Traitements naturels par substances
Ces approches utilisent des substances naturelles ayant un effet acaricide mais présentant peu ou pas de risques pour les abeilles et la qualité du miel :
Les acides organiques
Acide oxalique
Naturellement présent dans certains végétaux, l'acide oxalique est très efficace contre les varroas phorétiques :
- Par dégouttement : Solution d'acide oxalique et de sucre appliquée directement sur les abeilles entre les cadres.
- Par sublimation : L'acide est chauffé pour produire une vapeur qui se dépose dans la ruche.
Cette méthode est idéale en l'absence de couvain (hiver ou après encagement de la reine).
Acide formique
Présent naturellement dans le venin des fourmis :
- Utilisé sous forme de diffuseurs à libération lente placés dans la ruche.
- Seul acide capable de pénétrer les opercules et d'atteindre les varroas dans le couvain.
- À utiliser avec précaution car peut être agressif pour les abeilles et le couvain si mal dosé.
L'acide formique est particulièrement utile pendant la saison active quand il y a du couvain.
Les huiles essentielles
Thymol
Extrait du thym, le thymol a des propriétés acaricides reconnues :
- Disponible sous forme de préparations commerciales (gel, cristaux, plaquettes).
- Placé dans la ruche, il se diffuse lentement et tue les varroas par contact.
- Efficacité optimale entre 15°C et 30°C.
Le thymol peut modifier légèrement l'odeur du miel s'il est utilisé pendant les miellées, il est donc préférable de l'appliquer après la récolte.

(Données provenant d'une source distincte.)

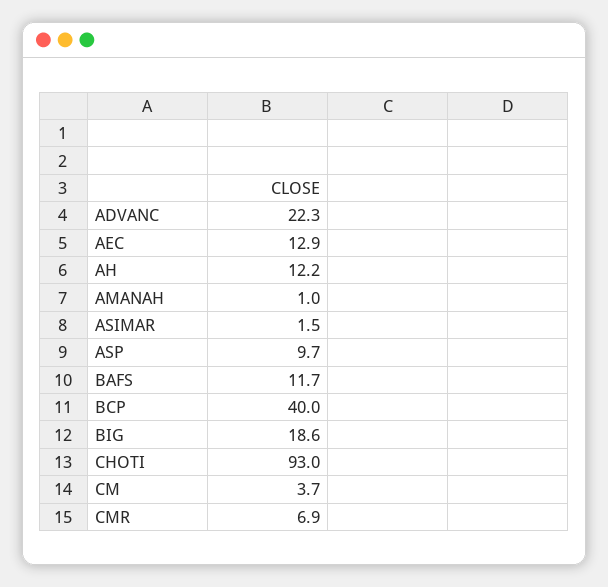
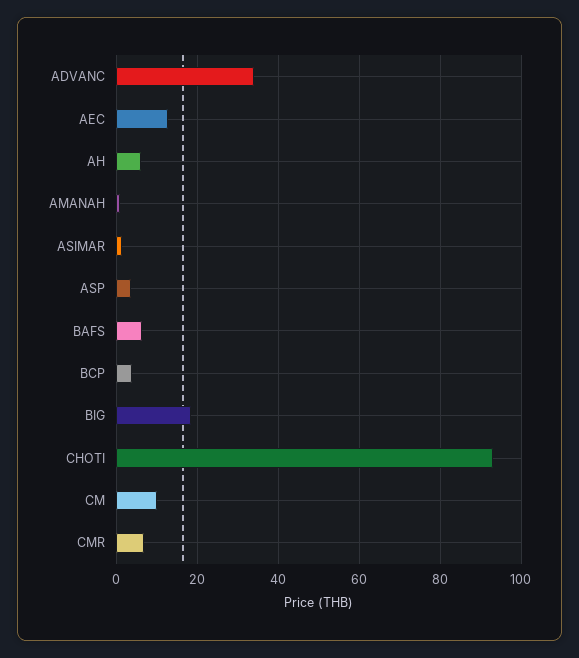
ADVANC: 22.3 -> 34
AH: 12.2 -> 6
ASP: 9.7 -> 4
BAFS: 11.7 -> 6
BCP: 40 -> 4
CM: 3.7 -> 10

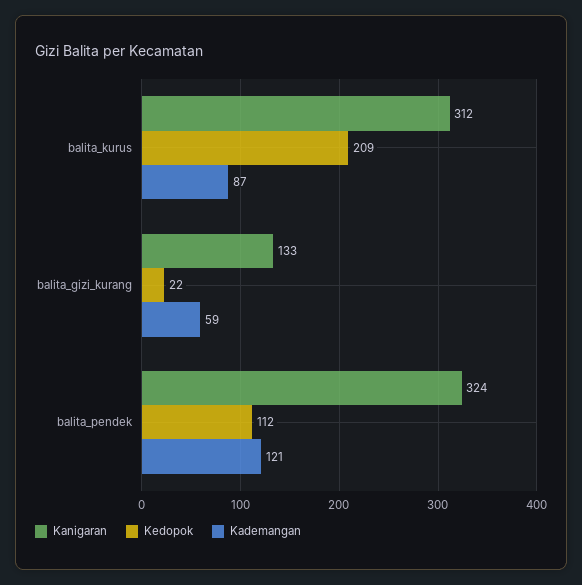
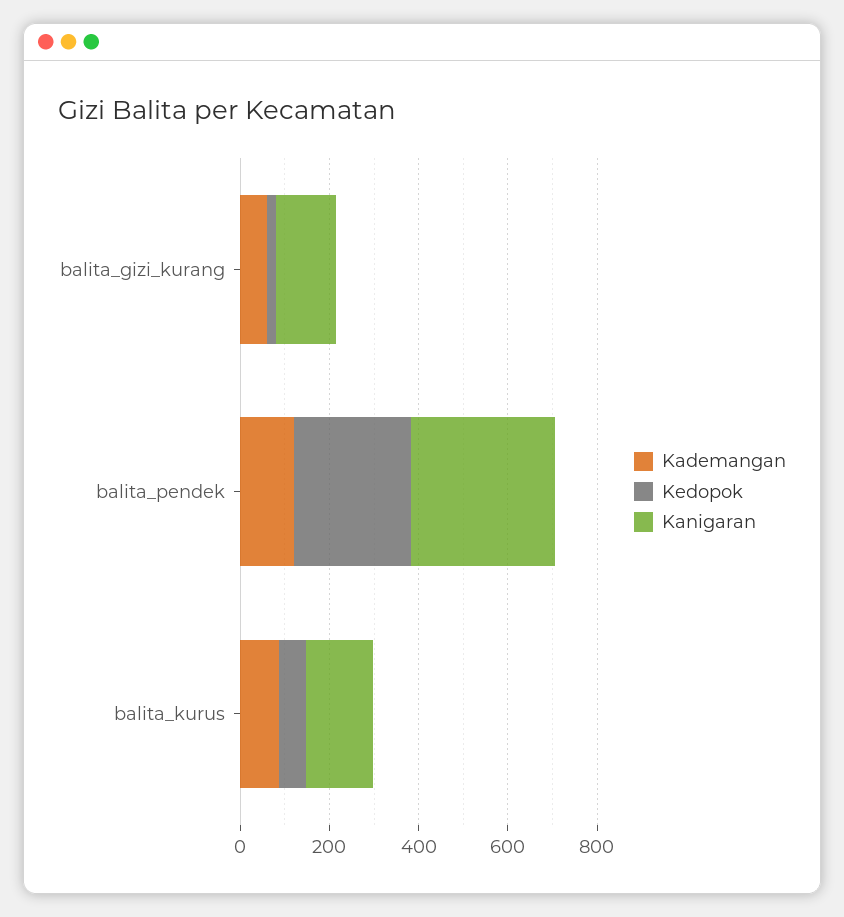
Kanigaran, balita_kurus: 312 -> 150
Kedopok, balita_kurus: 209 -> 50
Kedopok, balita_pendek: 112 -> 250

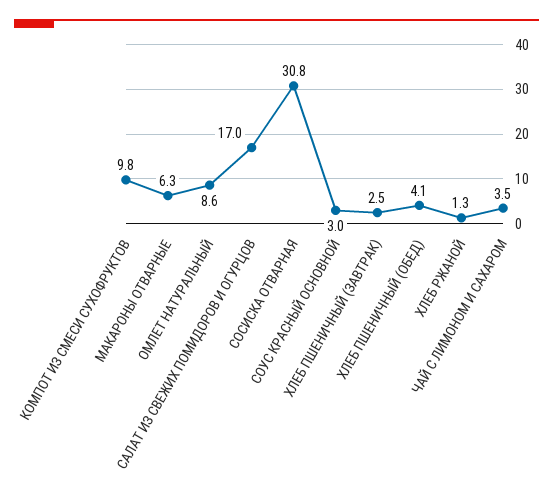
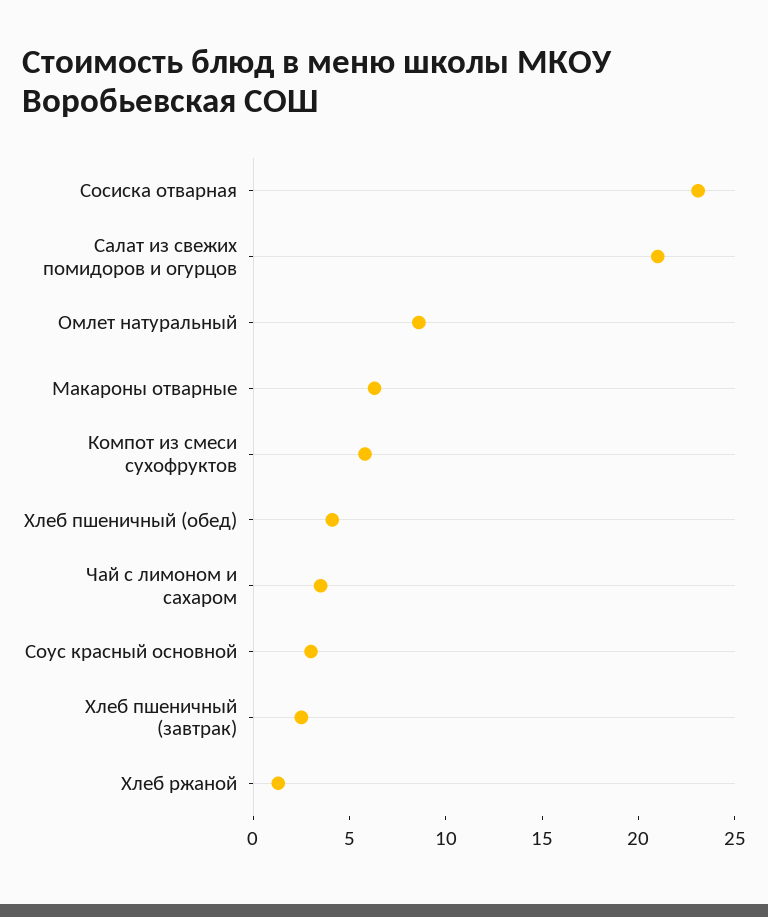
КОМПОТ ИЗ СМЕСИ СУХОФРУКТОВ: 9.8 -> 6
САЛАТ ИЗ СВЕЖИХ ПОМИДОРОВ И ОГУРЦОВ: 17 -> 21
СОСИСКА ОТВАРНАЯ: 30.8 -> 23

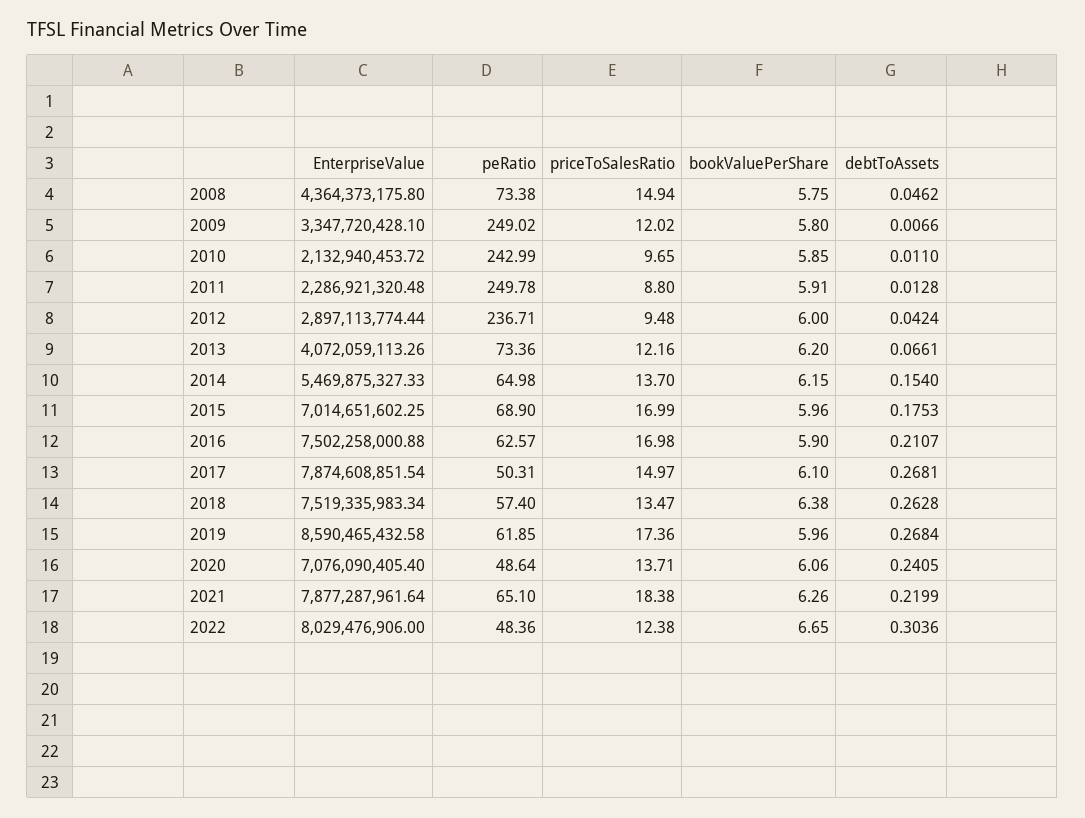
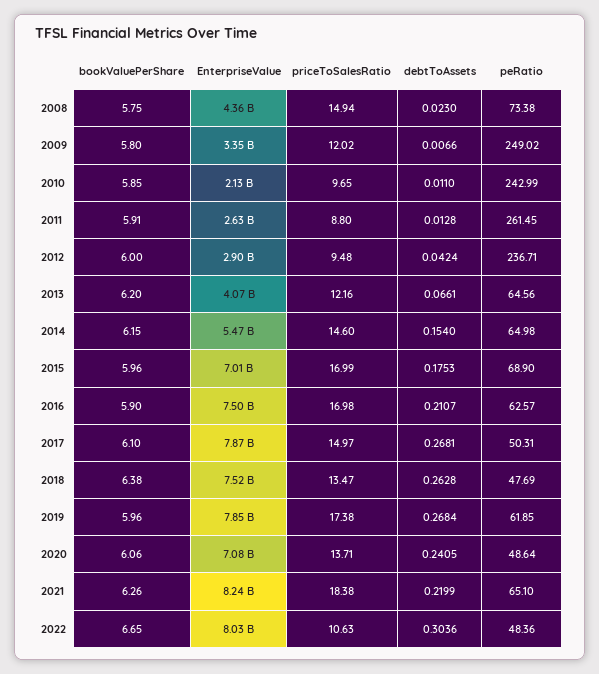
debtToAssets, 2008: 0.0462 -> 0.023
EnterpriseValue, 2011: 2286921320.48 -> 2630000000
peRatio, 2011: 249.78 -> 261.45
peRatio, 2013: 73.36 -> 64.56
priceToSalesRatio, 2014: 13.7 -> 14.6
peRatio, 2018: 57.4 -> 47.69
EnterpriseValue, 2019: 8590465432.58 -> 7850000000
priceToSalesRatio, 2019: 17.36 -> 17.38
EnterpriseValue, 2021: 7877287961.64 -> 8240000000
priceToSalesRatio, 2022: 12.38 -> 10.63

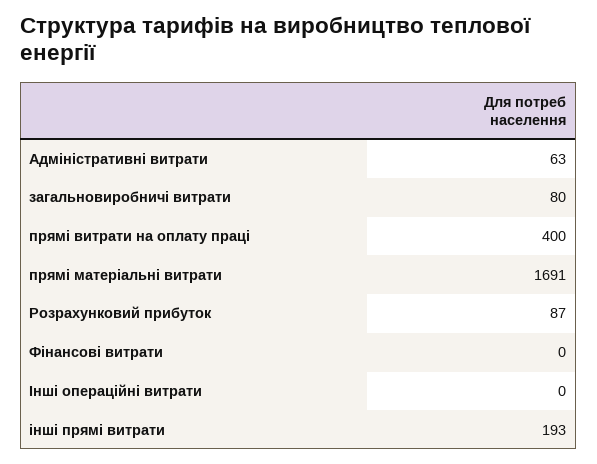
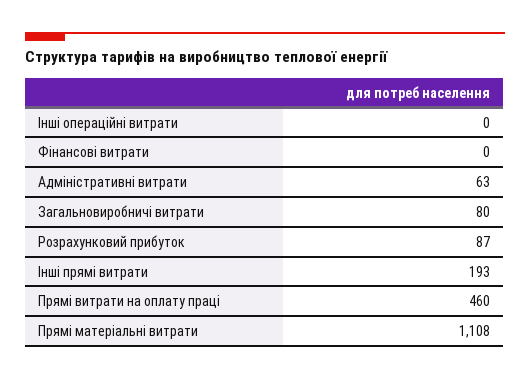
прямі витрати на оплату праці: 400 -> 460
прямі матеріальні витрати: 1691 -> 1108

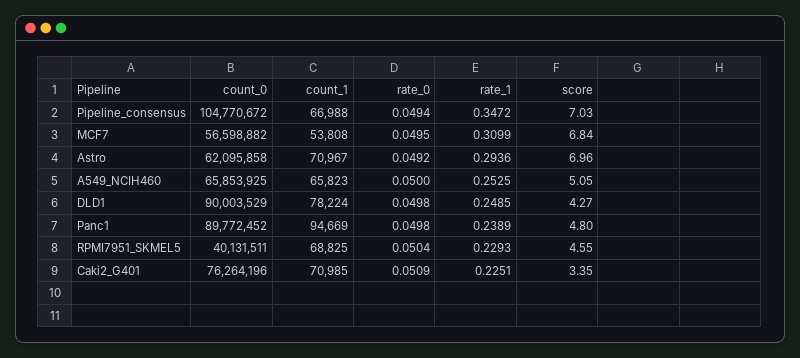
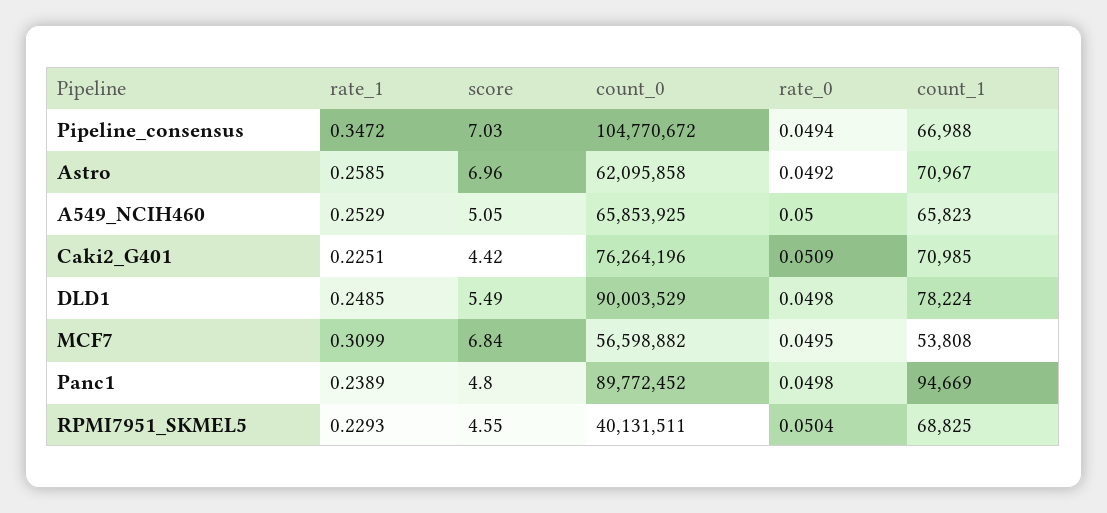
rate_1, Astro: 0.2936 -> 0.2585
rate_1, A549_NCIH460: 0.2525 -> 0.2529
score, DLD1: 4.27 -> 5.49
score, Caki2_G401: 3.35 -> 4.42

Autres huiles essentielles
Des recherches montrent que d'autres huiles essentielles ont des effets prometteurs :
- Menthe poivrée, eucalyptus, lavande
- Ces huiles peuvent être utilisées en mélange avec du sirop ou incorporées à des bandelettes de tissu placées dans la ruche.
Précaution importante
Même naturels, ces produits doivent être utilisés avec prudence et selon les dosages recommandés. Une concentration trop élevée peut être nocive pour les abeilles ou la reine.
Renforcer la résistance naturelle des abeilles
Une approche à long terme consiste à sélectionner et élever des abeilles naturellement plus résistantes au varroa :
Sélection génétique
- Comportement hygiénique : Certaines souches d'abeilles détectent et éliminent plus efficacement le couvain infesté.
- Comportement VSH (Varroa Sensitive Hygiene) : Capacité spécifique à détecter et éliminer le couvain contenant des varroas en reproduction.
- Épouillage (grooming) : Comportement par lequel les abeilles se débarrassent mutuellement des varroas.
Réduction de la taille des cellules
Certains apiculteurs pratiquent la réduction de la taille des cellules (4,9 mm au lieu de 5,4 mm) :
- Réduit la durée d'operculation, perturbant le cycle reproductif du varroa.
- Les résultats sont variables selon les études et les contextes.
Protocole annuel de lutte naturelle contre le varroa
Voici un exemple de calendrier intégrant plusieurs méthodes naturelles :
- Printemps (mars-avril) : Piégeage dans le couvain de mâles tous les 21 jours.
- Début d'été (juin) : Contrôle du niveau d'infestation par comptage des chutes naturelles ou test au sucre glace.
- Fin d'été (août, après récolte) : Traitement au thymol ou à l'acide formique.
- Automne (octobre-novembre) : Interruption de ponte suivie d'un traitement à l'acide oxalique.
- Hiver (décembre) : Traitement à l'acide oxalique en l'absence de couvain.
Conclusion
La lutte naturelle contre le varroa est un aspect fondamental de l'apiculture durable. Bien que ces méthodes demandent plus d'attention et de travail que les traitements chimiques conventionnels, elles présentent l'avantage de préserver la qualité des produits de la ruche et de limiter le développement de résistances chez les varroas.
L'efficacité de ces approches repose sur une bonne compréhension de la biologie du parasite, une surveillance régulière des niveaux d'infestation et une combinaison judicieuse de différentes techniques. En adoptant une stratégie globale et en restant vigilant, il est tout à fait possible de maintenir des colonies saines avec des méthodes respectueuses de l'environnement.
N'oubliez pas que chaque rucher est unique et que les traitements doivent être adaptés à votre situation particulière : climat local, niveau d'infestation, force des colonies et périodes de miellée.